Despite the claims of many who might find it too hack-y, Honi’s coverage of SRC meetings matters. Many current and former federal and state political figures have their origins in USyd’s SRC. I will not be surprised to see the faces I saw this year in politics in the future. Honi then serves as an archive of your future political leaders’ past lives — the good, the bad and the hilarious.
***
When I became an Honi editor, I was panicked about being the kind of editor that always talked about Honi, as if that was the only topic they could discuss. What I hadn’t realised yet, is that when something takes up so much of your life, this is almost unavoidable. Your brain feels rewired. You think everything could be an article. You want to interview the people you meet. You will learn how to manage this. You’ll learn to laugh when a friend jokes that she is with the press when around you and to handle being laughed at when a former USyd student asks you who you are reporting for (in the middle of budget lockup in Parliament House).
When you become an Honi editor, they warn you that you’ll lose your Sundays. What they often fail to mention is that you’ve actually gained your Sundays. It’s understandable why this is often not the way that this is pitched to you, there is a lot of work that has to happen on Sundays, but it turns out that there is also so much fun that happens in between the tasks.
Almost a month ago, I finished being an Honi editor. December 1st marked the end of the most unexpected, jam-packed, absurd yet fulfilling year. It marked the end of Shake for Honi.

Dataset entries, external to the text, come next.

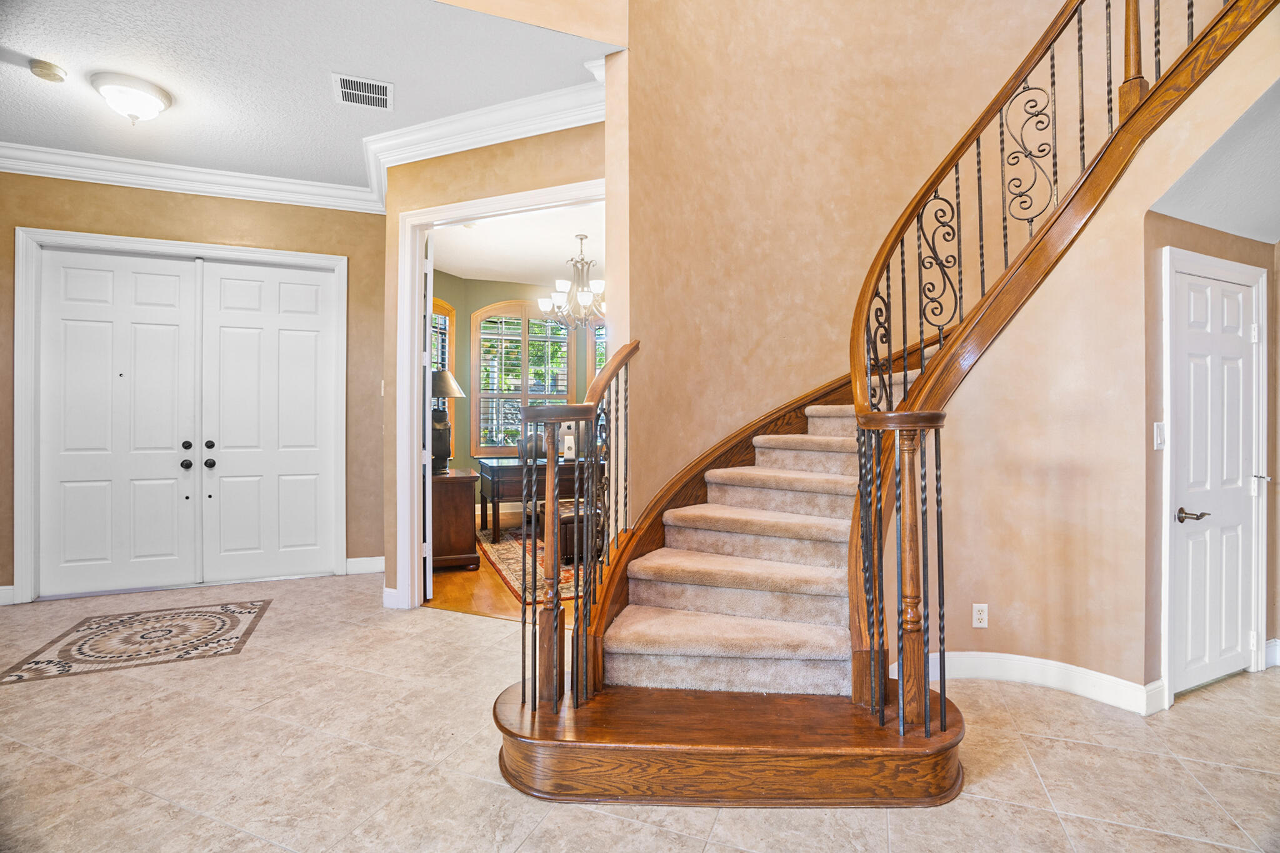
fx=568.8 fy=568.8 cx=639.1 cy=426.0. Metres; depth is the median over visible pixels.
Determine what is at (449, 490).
wooden cabinet
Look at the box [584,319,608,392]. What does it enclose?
window
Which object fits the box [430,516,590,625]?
hardwood floor
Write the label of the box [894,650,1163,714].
baseboard
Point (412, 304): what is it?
door frame
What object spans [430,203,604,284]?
dining room ceiling
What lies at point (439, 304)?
window
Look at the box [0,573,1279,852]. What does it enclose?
tile floor
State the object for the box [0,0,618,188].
ceiling
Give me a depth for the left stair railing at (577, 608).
2.19 m
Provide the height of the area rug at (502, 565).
0.011 m
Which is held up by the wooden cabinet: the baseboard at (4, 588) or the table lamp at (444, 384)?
the table lamp at (444, 384)
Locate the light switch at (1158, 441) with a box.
[1153,422,1165,450]
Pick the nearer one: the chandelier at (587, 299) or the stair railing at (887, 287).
the stair railing at (887, 287)
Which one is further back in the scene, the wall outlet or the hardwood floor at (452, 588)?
the hardwood floor at (452, 588)
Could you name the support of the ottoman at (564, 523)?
on the area rug at (502, 565)
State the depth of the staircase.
2.23 m
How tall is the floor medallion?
0.007 m
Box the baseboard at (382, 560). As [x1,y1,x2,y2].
[343,555,384,575]
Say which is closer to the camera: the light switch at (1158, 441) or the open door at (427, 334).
the light switch at (1158, 441)
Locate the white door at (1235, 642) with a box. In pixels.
[1168,260,1261,696]
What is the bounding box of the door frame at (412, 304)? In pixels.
[395,181,606,607]
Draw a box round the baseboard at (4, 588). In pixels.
[0,585,14,604]
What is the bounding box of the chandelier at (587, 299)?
[537,233,606,331]
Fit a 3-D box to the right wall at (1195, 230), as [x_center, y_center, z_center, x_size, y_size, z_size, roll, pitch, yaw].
[2.686,0.117,2.624,1.003,2.111,0.170,0,0,-22]
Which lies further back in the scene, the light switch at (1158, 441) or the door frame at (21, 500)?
the door frame at (21, 500)
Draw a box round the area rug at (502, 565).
[478,521,589,604]
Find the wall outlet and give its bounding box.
[971,603,988,628]
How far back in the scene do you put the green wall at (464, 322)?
7.18 m
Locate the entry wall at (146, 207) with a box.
[0,171,384,608]
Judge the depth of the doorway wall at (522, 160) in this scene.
3.48 m
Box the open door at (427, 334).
[421,233,435,599]
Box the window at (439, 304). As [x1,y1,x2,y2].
[431,296,456,438]
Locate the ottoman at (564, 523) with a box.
[557,502,603,565]
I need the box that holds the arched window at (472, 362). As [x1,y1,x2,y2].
[470,299,573,455]
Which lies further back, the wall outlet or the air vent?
the air vent
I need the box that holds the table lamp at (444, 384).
[430,368,466,472]
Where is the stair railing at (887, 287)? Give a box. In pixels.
[850,2,1246,715]
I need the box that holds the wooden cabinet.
[430,467,479,571]
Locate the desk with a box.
[475,453,595,545]
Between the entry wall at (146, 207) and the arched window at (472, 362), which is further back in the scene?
the arched window at (472, 362)
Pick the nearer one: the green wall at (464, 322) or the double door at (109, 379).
the double door at (109, 379)
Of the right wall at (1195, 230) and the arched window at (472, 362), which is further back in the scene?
the arched window at (472, 362)
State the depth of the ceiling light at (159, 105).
3.07 m
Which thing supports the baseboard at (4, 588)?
attached to the entry wall at (146, 207)
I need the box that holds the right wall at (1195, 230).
[1146,210,1278,705]
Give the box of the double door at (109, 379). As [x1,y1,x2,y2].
[28,243,342,596]
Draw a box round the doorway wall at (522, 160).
[382,109,619,613]
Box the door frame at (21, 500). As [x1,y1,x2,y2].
[10,227,374,604]
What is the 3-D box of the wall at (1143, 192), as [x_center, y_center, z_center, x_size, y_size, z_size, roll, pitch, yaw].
[1.665,-1.401,3.364,2.774,5.533,0.905,0,0,-22]
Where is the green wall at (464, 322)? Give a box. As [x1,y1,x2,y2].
[433,270,598,501]
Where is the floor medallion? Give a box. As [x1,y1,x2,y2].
[2,599,271,683]
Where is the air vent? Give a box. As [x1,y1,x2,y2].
[332,72,393,110]
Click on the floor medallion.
(144, 637)
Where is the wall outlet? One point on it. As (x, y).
(975, 608)
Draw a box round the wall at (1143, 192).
[617,0,1279,696]
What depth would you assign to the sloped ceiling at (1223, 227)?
2.40 m
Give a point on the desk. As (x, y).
(494, 474)
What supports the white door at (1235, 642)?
in the right wall at (1195, 230)
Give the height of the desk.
0.789 m
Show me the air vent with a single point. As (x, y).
(347, 90)
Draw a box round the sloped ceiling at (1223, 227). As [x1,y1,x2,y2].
[1150,81,1279,245]
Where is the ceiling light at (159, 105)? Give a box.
[91,71,171,124]
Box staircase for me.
[500,1,1278,806]
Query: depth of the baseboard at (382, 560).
4.62 m
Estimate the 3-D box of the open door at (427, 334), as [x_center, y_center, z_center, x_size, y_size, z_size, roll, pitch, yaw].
[-1.562,-0.077,4.221,0.080,2.530,0.772,0,0,-22]
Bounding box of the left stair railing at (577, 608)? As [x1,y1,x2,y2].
[520,337,636,718]
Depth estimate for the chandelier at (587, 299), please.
5.41 m

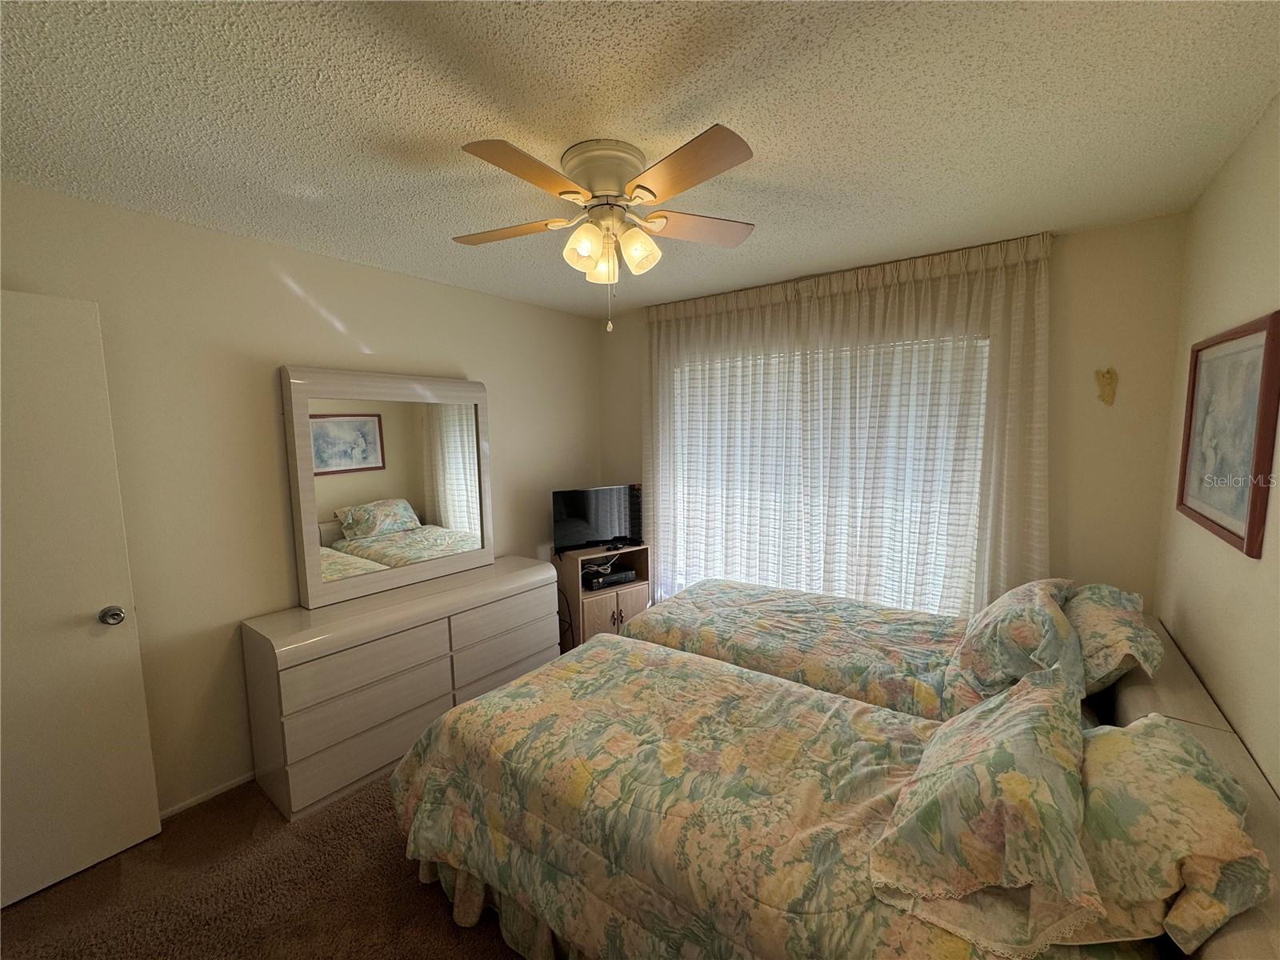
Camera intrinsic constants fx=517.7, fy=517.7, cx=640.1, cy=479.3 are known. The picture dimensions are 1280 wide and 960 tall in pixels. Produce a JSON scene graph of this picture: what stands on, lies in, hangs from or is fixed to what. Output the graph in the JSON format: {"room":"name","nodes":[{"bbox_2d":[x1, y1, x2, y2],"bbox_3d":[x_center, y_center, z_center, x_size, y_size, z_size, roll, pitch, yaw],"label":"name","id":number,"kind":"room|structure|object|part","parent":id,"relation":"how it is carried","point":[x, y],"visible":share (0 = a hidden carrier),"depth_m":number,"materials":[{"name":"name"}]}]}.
{"room":"bedroom","nodes":[
{"label":"bedroom","id":0,"kind":"room"},
{"bbox_2d":[0,768,530,959],"bbox_3d":[-0.118,1.493,1.617,3.958,0.104,4.324,4,8,37],"label":"carpet floor","id":1,"kind":"structure","parent":0,"point":[396,872],"depth_m":1.78,"materials":[{"name":"brown carpet"}]},
{"bbox_2d":[238,554,559,822],"bbox_3d":[-1.138,0.947,2.771,0.452,0.796,1.515,4,8,37],"label":"dresser","id":2,"kind":"object","parent":1,"relation":"on","point":[433,601],"visible":0.92,"depth_m":2.34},
{"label":"drawer","id":3,"kind":"part","parent":2,"relation":"part of","materials":[{"name":"beige laminate"}]},
{"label":"drawer","id":4,"kind":"part","parent":2,"relation":"part of","materials":[{"name":"wood"}]},
{"bbox_2d":[279,366,491,609],"bbox_3d":[-1.272,-0.001,2.777,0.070,1.126,1.057,4,8,37],"label":"mirror","id":5,"kind":"object","parent":2,"relation":"on","point":[459,512],"visible":1,"depth_m":2.69,"materials":[{"name":"mirror"}]},
{"bbox_3d":[-0.742,0.923,2.855,0.099,0.198,0.635,4,8,37],"label":"drawer","id":6,"kind":"part","parent":2,"relation":"part of","materials":[{"name":"beige laminate"}]},
{"bbox_3d":[-0.726,0.754,2.861,0.052,0.171,0.626,4,8,37],"label":"drawer","id":7,"kind":"part","parent":2,"relation":"part of","materials":[{"name":"wood"}]},
{"bbox_2d":[554,542,651,647],"bbox_3d":[-0.267,0.862,3.662,0.576,0.751,0.386,-5,7,-34],"label":"tv stand","id":8,"kind":"object","parent":1,"relation":"on","point":[608,606],"visible":0.52,"depth_m":3.51,"materials":[{"name":"brown wood"}]},
{"bbox_2d":[552,484,642,556],"bbox_3d":[-0.284,0.276,3.594,0.679,0.442,0.195,-4,7,-30],"label":"television","id":9,"kind":"object","parent":8,"relation":"on","point":[616,522],"visible":0.99,"depth_m":3.56,"materials":[{"name":"black plastic"}]},
{"bbox_2d":[582,567,635,589],"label":"vcr","id":10,"kind":"object","parent":8,"relation":"in","point":[605,579],"visible":0.94,"depth_m":3.62,"materials":[{"name":"black plastic"}]},
{"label":"cabinet door","id":11,"kind":"part","parent":8,"relation":"part of","materials":[{"name":"brown wood"}]},
{"bbox_2d":[391,625,1279,959],"bbox_3d":[0.334,0.977,1.618,2.196,0.927,1.341,4,8,37],"label":"bed","id":12,"kind":"object","parent":1,"relation":"on","point":[1234,942],"visible":0.83,"depth_m":1.37,"materials":[{"name":"multicoloured fabric"}]},
{"bbox_2d":[869,668,1093,952],"bbox_3d":[0.795,0.673,1.172,0.388,0.335,0.630,4,8,37],"label":"pillow","id":13,"kind":"object","parent":12,"relation":"on","point":[1018,694],"visible":1,"depth_m":1.00,"materials":[{"name":"fabric"}]},
{"bbox_2d":[1072,716,1274,954],"bbox_3d":[1.036,0.687,1.095,0.315,0.333,0.573,4,8,37],"label":"pillow","id":14,"kind":"object","parent":12,"relation":"on","point":[1196,781],"visible":0.66,"depth_m":0.92,"materials":[{"name":"fabric"}]},
{"bbox_2d":[624,576,1100,721],"bbox_3d":[0.951,0.835,2.482,2.046,1.032,1.203,4,8,37],"label":"bed","id":15,"kind":"object","parent":1,"relation":"on","point":[764,625],"visible":0.32,"depth_m":2.20,"materials":[{"name":"multicoloured fabric"}]},
{"bbox_2d":[944,577,1083,716],"bbox_3d":[1.396,0.588,1.924,0.374,0.407,0.682,4,8,37],"label":"pillow","id":16,"kind":"object","parent":15,"relation":"on","point":[990,633],"visible":0.86,"depth_m":1.73,"materials":[{"name":"fabric"}]},
{"bbox_2d":[1065,584,1165,698],"bbox_3d":[1.690,0.573,1.908,0.298,0.345,0.656,4,8,37],"label":"pillow","id":17,"kind":"object","parent":15,"relation":"on","point":[1103,625],"visible":0.65,"depth_m":1.72,"materials":[{"name":"fabric"}]},
{"bbox_2d":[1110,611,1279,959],"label":"headboard","id":18,"kind":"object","parent":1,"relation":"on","point":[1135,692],"visible":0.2,"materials":[{"name":"beige laminate"}]},
{"bbox_2d":[0,176,600,817],"bbox_3d":[-1.497,0.120,2.746,0.133,2.456,3.910,4,8,37],"label":"left wall","id":19,"kind":"structure","parent":0,"point":[279,291],"depth_m":2.26,"materials":[{"name":"beige paint"}]},
{"bbox_2d":[0,289,163,910],"bbox_3d":[-2.184,0.438,1.585,0.161,2.036,0.848,4,8,37],"label":"door","id":20,"kind":"structure","parent":19,"relation":"attached to","point":[134,813],"depth_m":1.81,"materials":[{"name":"white paint"}]},
{"bbox_3d":[-1.986,0.510,1.968,0.077,0.067,0.071,4,8,37],"label":"doorknob","id":21,"kind":"part","parent":20,"relation":"part of","materials":[{"name":"silver metal"}]},
{"bbox_2d":[160,770,256,818],"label":"baseboard","id":22,"kind":"structure","parent":19,"relation":"attached to","point":[229,786],"depth_m":2.25,"materials":[{"name":"white paint"}]},
{"bbox_2d":[0,0,1279,318],"bbox_3d":[-0.196,-1.063,1.629,3.495,0.102,4.121,4,8,37],"label":"ceiling","id":23,"kind":"structure","parent":0,"point":[422,117],"depth_m":1.41,"materials":[{"name":"white paint"}]},
{"bbox_2d":[455,127,759,335],"bbox_3d":[-0.110,-0.766,1.733,1.007,0.548,1.013,4,8,37],"label":"ceiling fan","id":24,"kind":"object","parent":23,"relation":"attached to","point":[642,186],"visible":0.98,"depth_m":1.61,"materials":[{"name":"white metal"}]},
{"bbox_3d":[-0.466,-0.856,1.793,0.453,0.039,0.247,4,8,37],"label":"blade","id":25,"kind":"part","parent":24,"relation":"part of","materials":[{"name":"brown wood"}]},
{"bbox_3d":[-0.300,-0.825,1.418,0.243,0.037,0.420,4,8,37],"label":"blade","id":26,"kind":"part","parent":24,"relation":"part of","materials":[{"name":"brown wood"}]},
{"bbox_3d":[-0.173,-0.741,1.649,0.113,0.124,0.116,4,8,37],"label":"shade","id":27,"kind":"part","parent":24,"relation":"part of","materials":[{"name":"glass"}]},
{"bbox_3d":[-0.129,-0.728,1.747,0.116,0.127,0.117,4,8,37],"label":"shade","id":28,"kind":"part","parent":24,"relation":"part of","materials":[{"name":"glass"}]},
{"bbox_3d":[-0.110,-0.957,1.681,0.271,0.150,0.261,4,8,37],"label":"motor housing","id":29,"kind":"part","parent":24,"relation":"part of","materials":[{"name":"metal"}]},
{"bbox_3d":[-0.007,-0.736,1.671,0.113,0.125,0.115,4,8,37],"label":"shade","id":30,"kind":"part","parent":24,"relation":"part of","materials":[{"name":"glass"}]},
{"bbox_3d":[0.100,-0.825,1.416,0.439,0.038,0.278,4,8,37],"label":"blade","id":31,"kind":"part","parent":24,"relation":"part of","materials":[{"name":"brown wood"}]},
{"bbox_3d":[0.191,-0.870,1.793,0.477,0.039,0.243,-3,7,-16],"label":"blade","id":32,"kind":"part","parent":24,"relation":"part of","materials":[{"name":"brown wood"}]},
{"bbox_2d":[601,210,1188,611],"bbox_3d":[1.026,0.024,3.241,3.242,2.453,0.136,4,8,37],"label":"back wall","id":33,"kind":"structure","parent":0,"point":[1082,423],"depth_m":2.33,"materials":[{"name":"beige paint"}]},
{"bbox_2d":[668,332,990,616],"bbox_3d":[0.986,0.088,3.234,1.963,1.754,0.093,4,8,37],"label":"window","id":34,"kind":"structure","parent":33,"relation":"in","point":[685,434],"depth_m":3.15,"materials":[{"name":"white glass"}]},
{"bbox_2d":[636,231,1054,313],"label":"curtain rod","id":35,"kind":"object","parent":33,"relation":"attached to","point":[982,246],"visible":0.61,"depth_m":2.77,"materials":[{"name":"metal"}]},
{"bbox_2d":[643,229,1053,616],"bbox_3d":[0.945,0.027,3.105,2.318,2.380,0.120,4,8,37],"label":"curtain","id":36,"kind":"object","parent":33,"relation":"attached to","point":[655,332],"visible":0.73,"depth_m":2.86,"materials":[{"name":"fabric"}]},
{"bbox_2d":[1093,367,1118,406],"bbox_3d":[2.062,-0.409,2.293,0.084,0.168,0.029,4,8,37],"label":"wall ornament","id":37,"kind":"object","parent":33,"relation":"attached to","point":[1109,382],"visible":0.99,"depth_m":2.29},
{"bbox_2d":[1154,96,1279,795],"bbox_3d":[1.190,0.304,0.719,0.127,2.486,3.815,4,8,37],"label":"right wall","id":38,"kind":"structure","parent":0,"point":[1222,698],"depth_m":1.54,"materials":[{"name":"beige paint"}]},
{"bbox_2d":[1175,311,1279,557],"bbox_3d":[1.777,-0.147,1.581,0.028,0.621,0.716,4,8,37],"label":"framed picture","id":39,"kind":"object","parent":38,"relation":"attached to","point":[1222,528],"visible":0.99,"depth_m":1.52}
]}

I feel endlessly lucky to have edited this paper with Shake. I know that my fellow editors have had different opinions about calling us Shake. For some, as soon as we became editors, they abandoned the label. For others, like me, we relished in the label. It is a name that took much deliberation to land on and yet we had few other options. Shake is now a little chapter in the history book of Honi Soit. I hope you’ve enjoyed this chapter. I look forward to reading the next.
To you, the reader, thank you for everything. To Shake, I’ll love you all forever. To Honi Soit, may you continue forevermore.